◆ Instructions to follow
Replace "common name" with "everyday name" throughout the lines below and change nothing else. Leave the pictures out of your answer.

+++ Records for this exercise +++

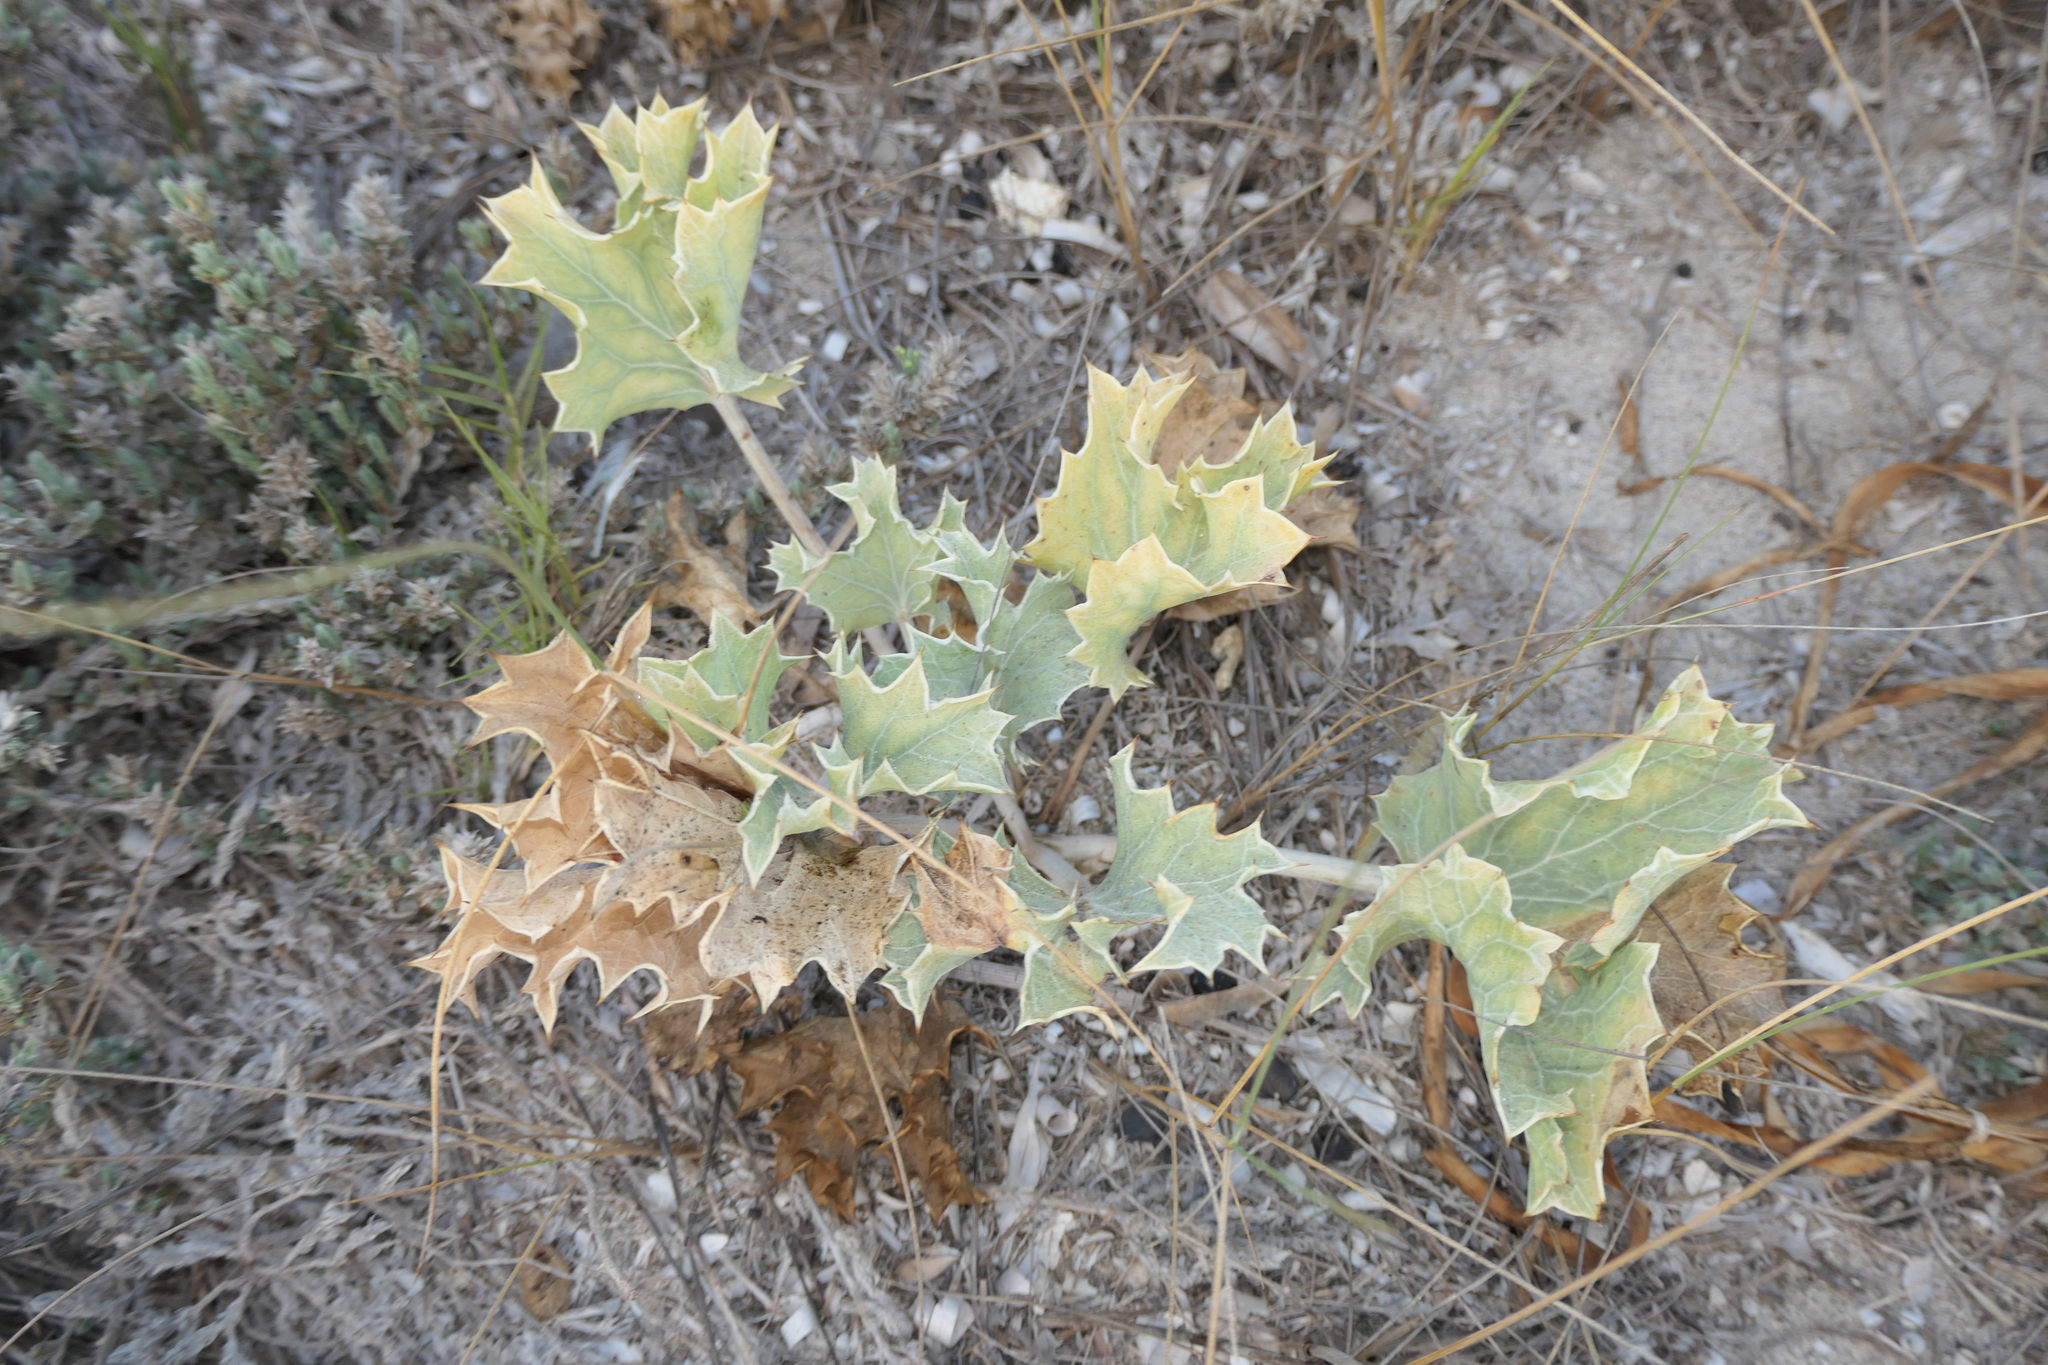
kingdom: Plantae
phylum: Tracheophyta
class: Magnoliopsida
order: Apiales
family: Apiaceae
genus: Eryngium
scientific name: Eryngium maritimum
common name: Sea-holly
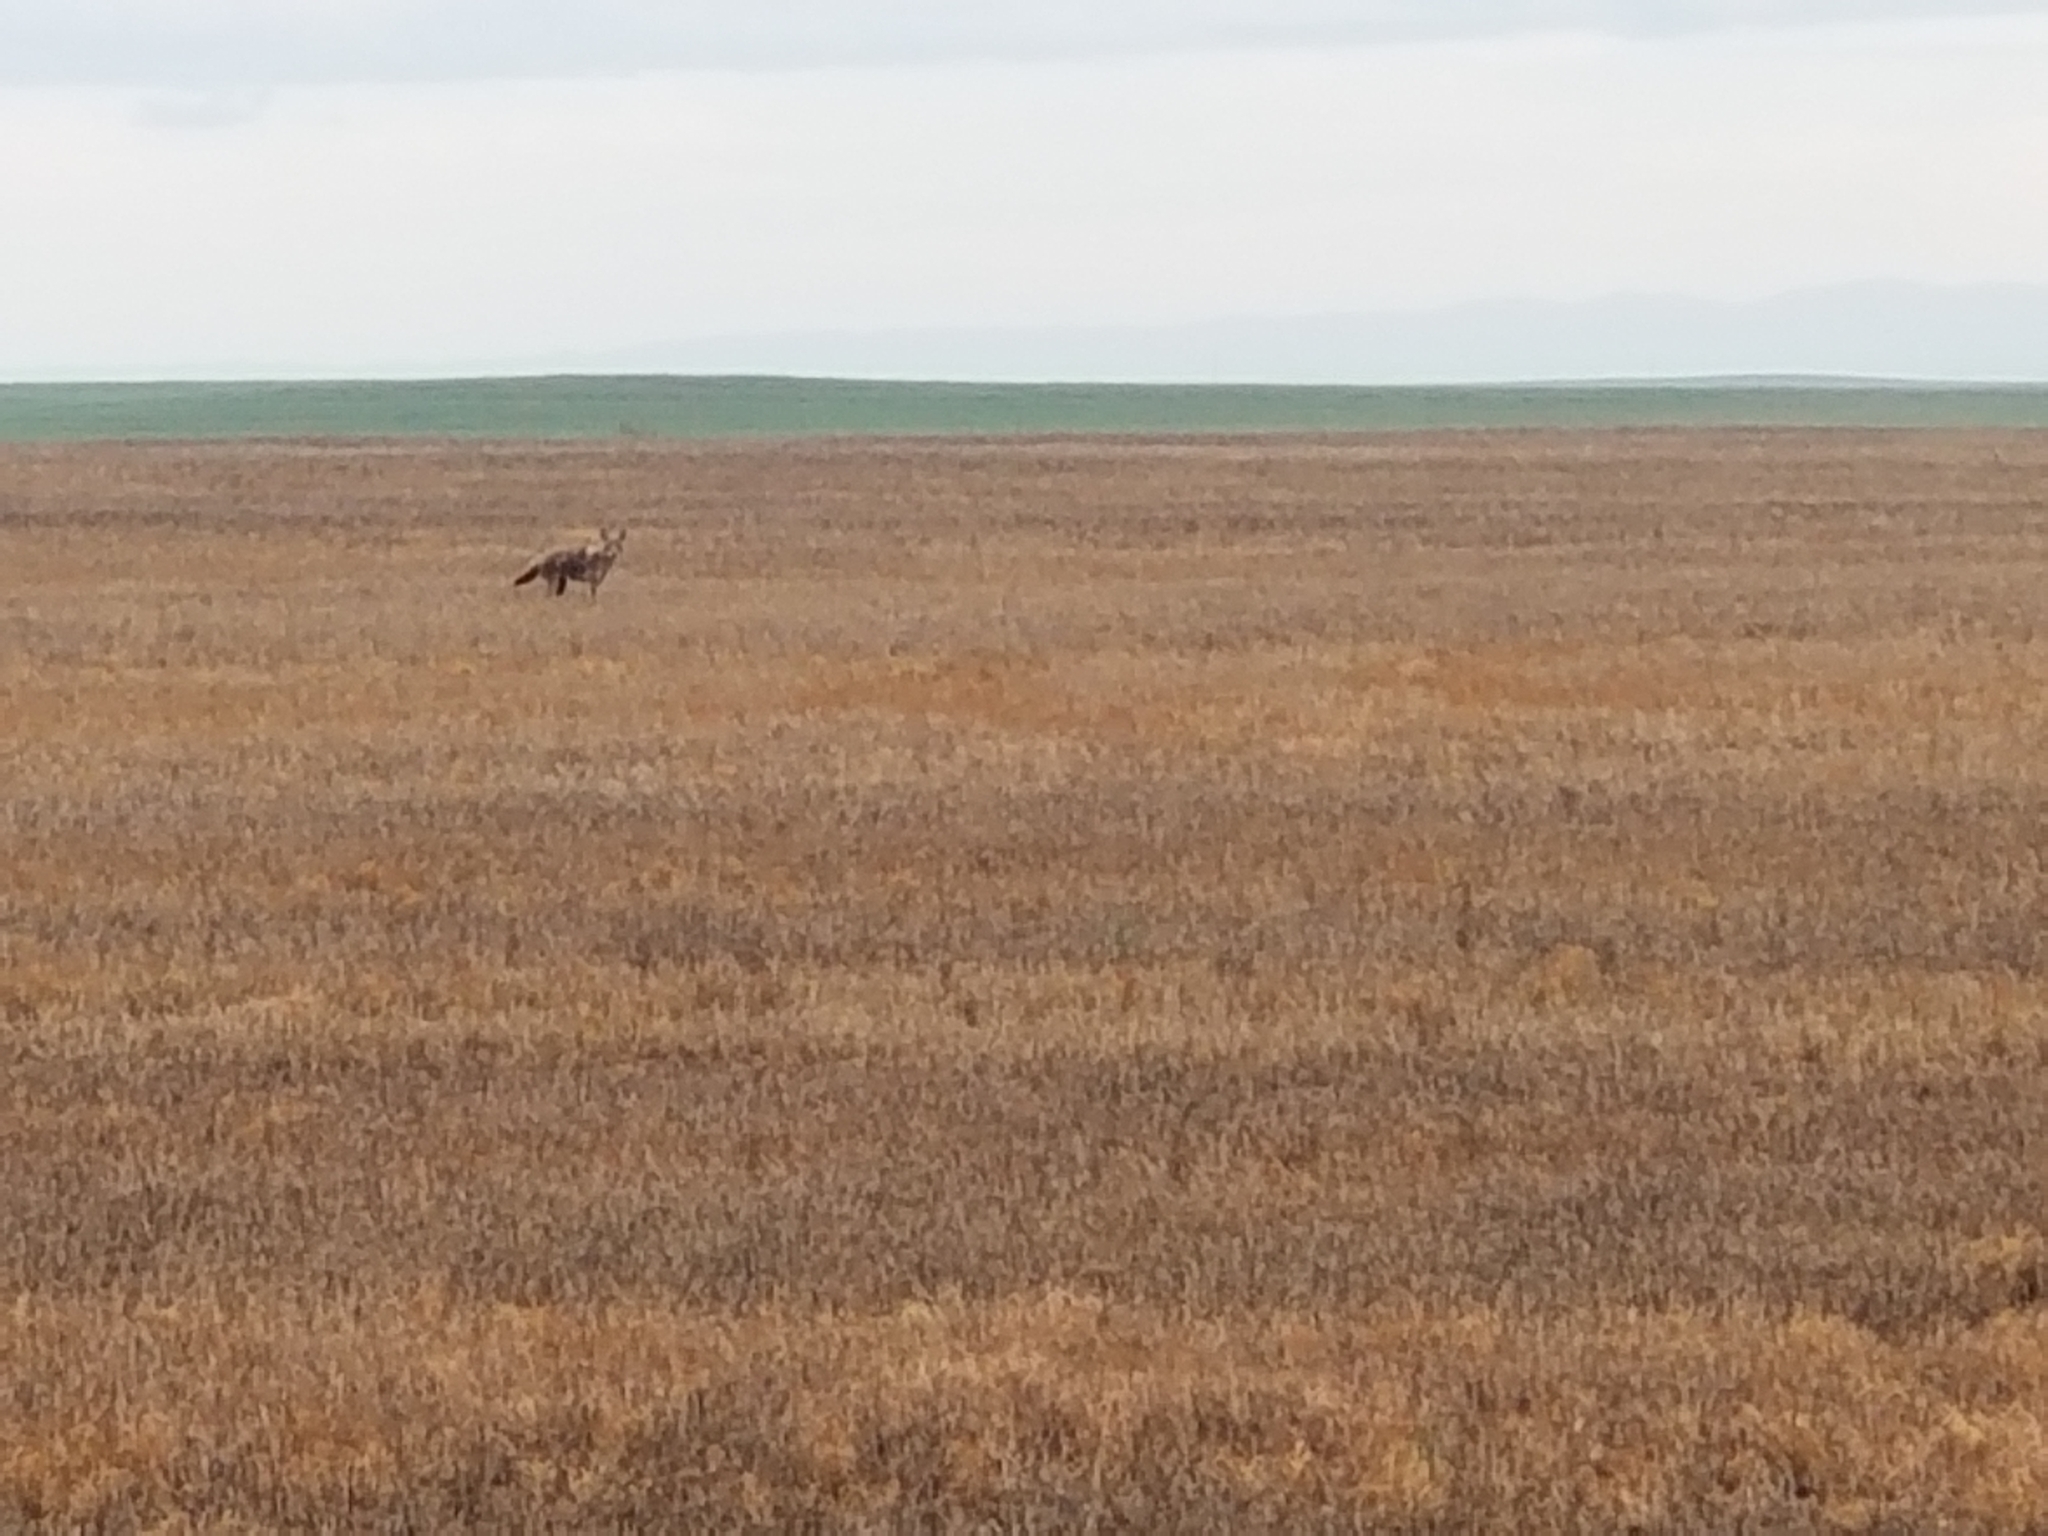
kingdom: Animalia
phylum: Chordata
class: Mammalia
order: Carnivora
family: Canidae
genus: Canis
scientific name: Canis latrans
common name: Coyote
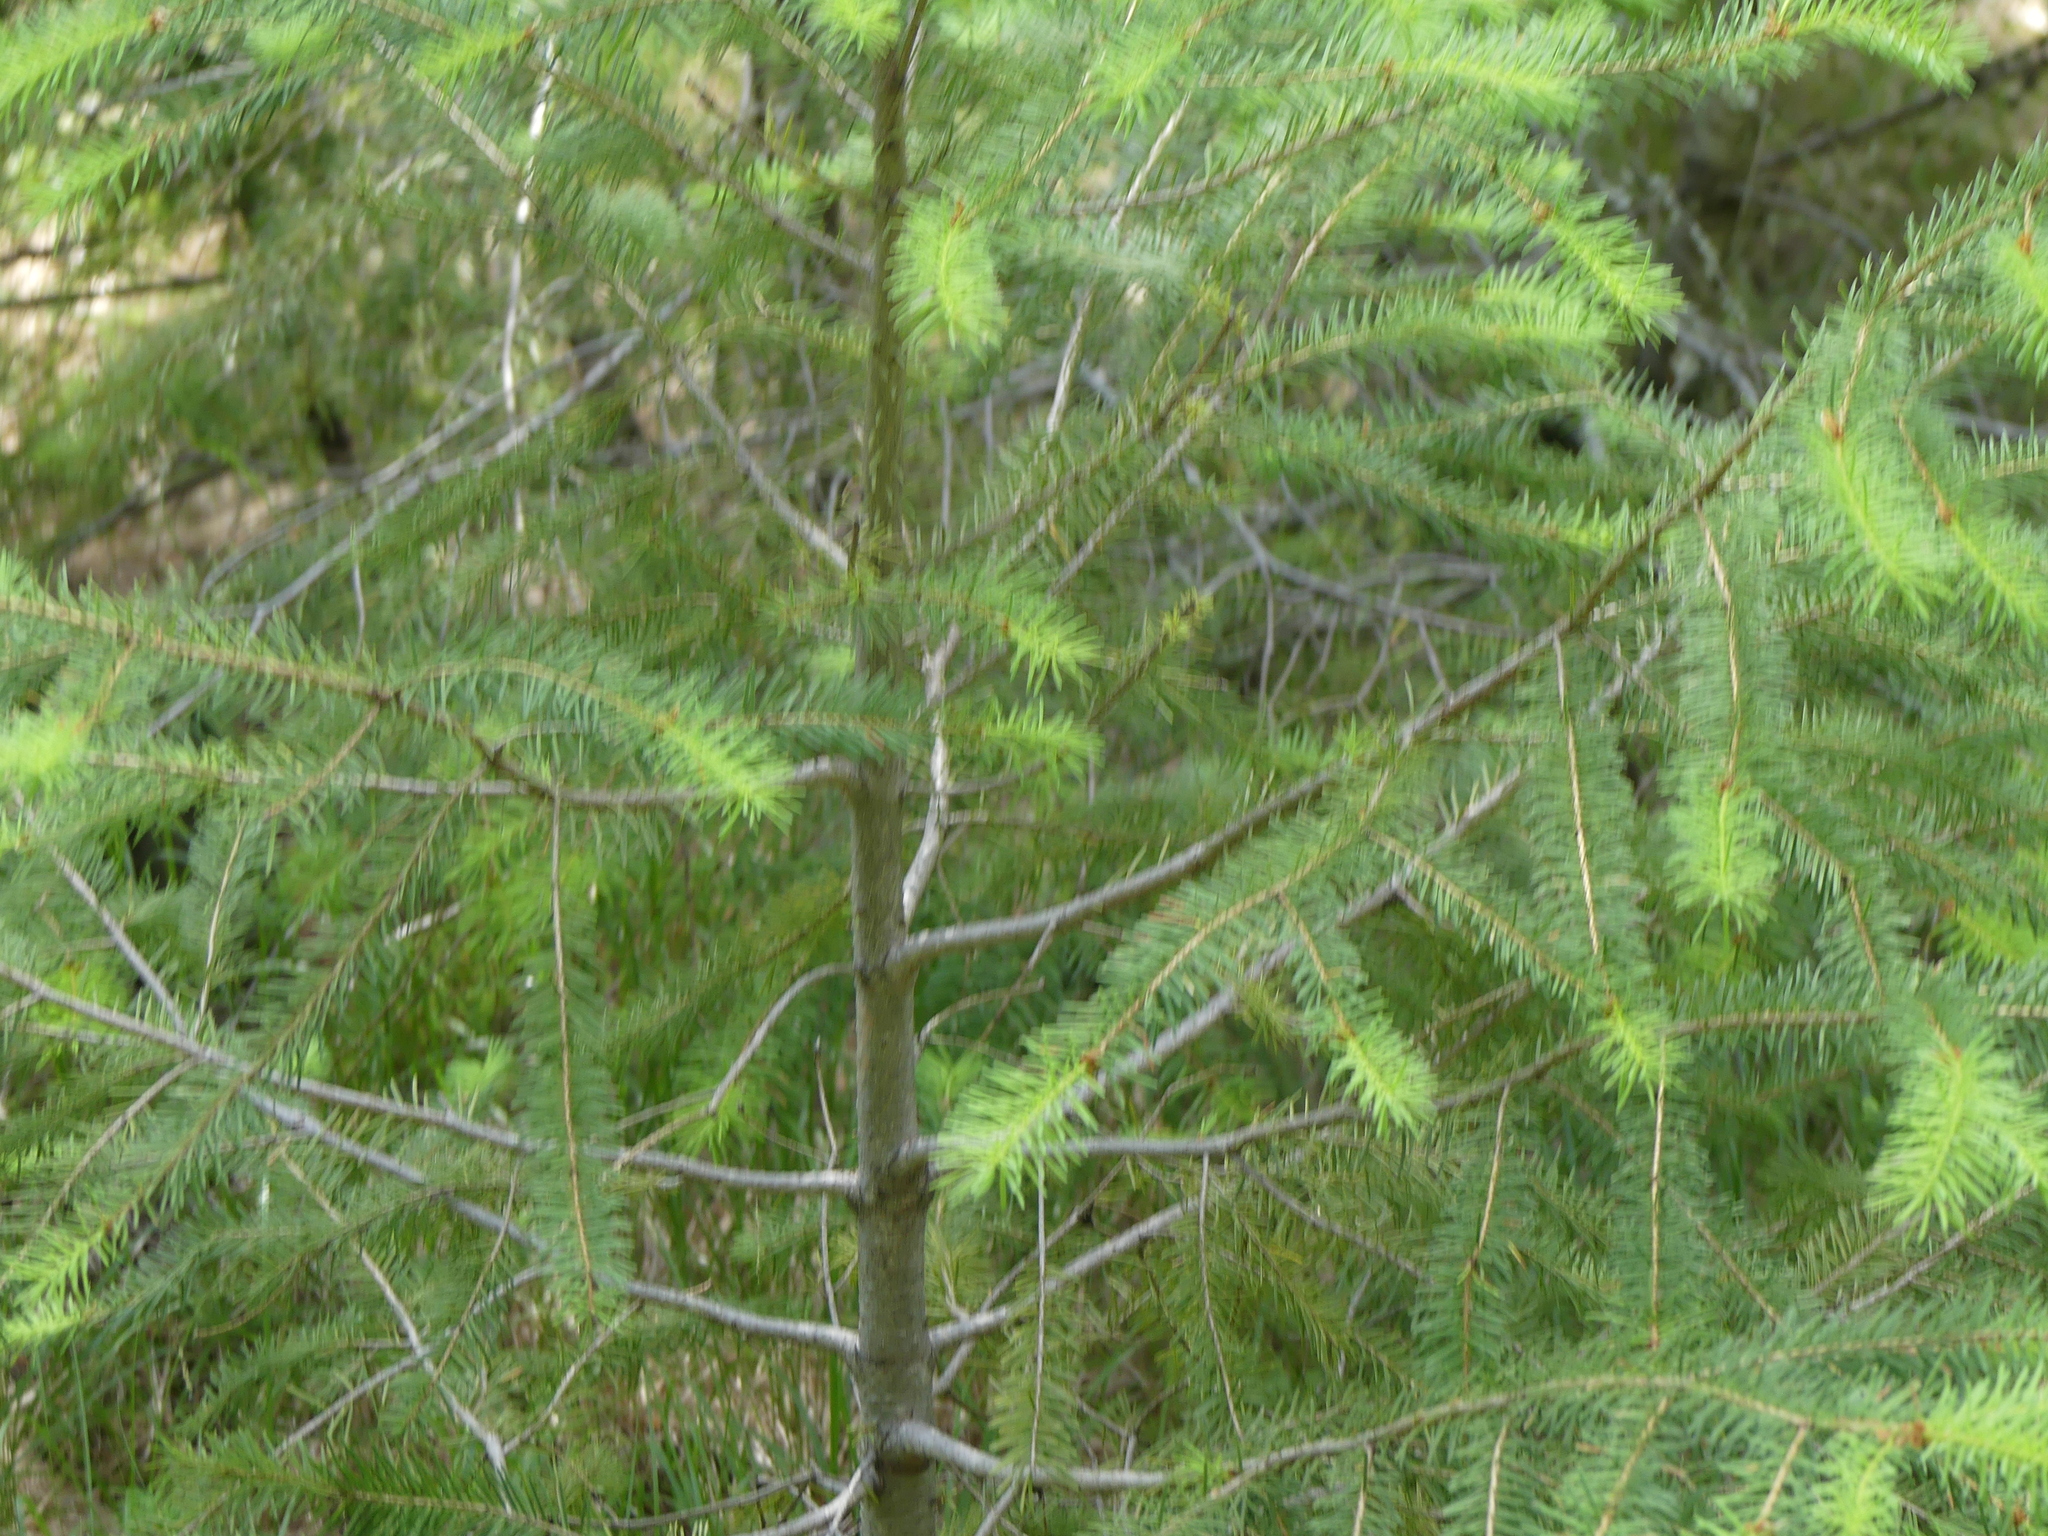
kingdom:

+++

◆ Complete response
kingdom: Plantae
phylum: Tracheophyta
class: Magnoliopsida
order: Apiales
family: Apiaceae
genus: Eryngium
scientific name: Eryngium maritimum
everyday name: Sea-holly
kingdom: Animalia
phylum: Chordata
class: Mammalia
order: Carnivora
family: Canidae
genus: Canis
scientific name: Canis latrans
everyday name: Coyote
kingdom:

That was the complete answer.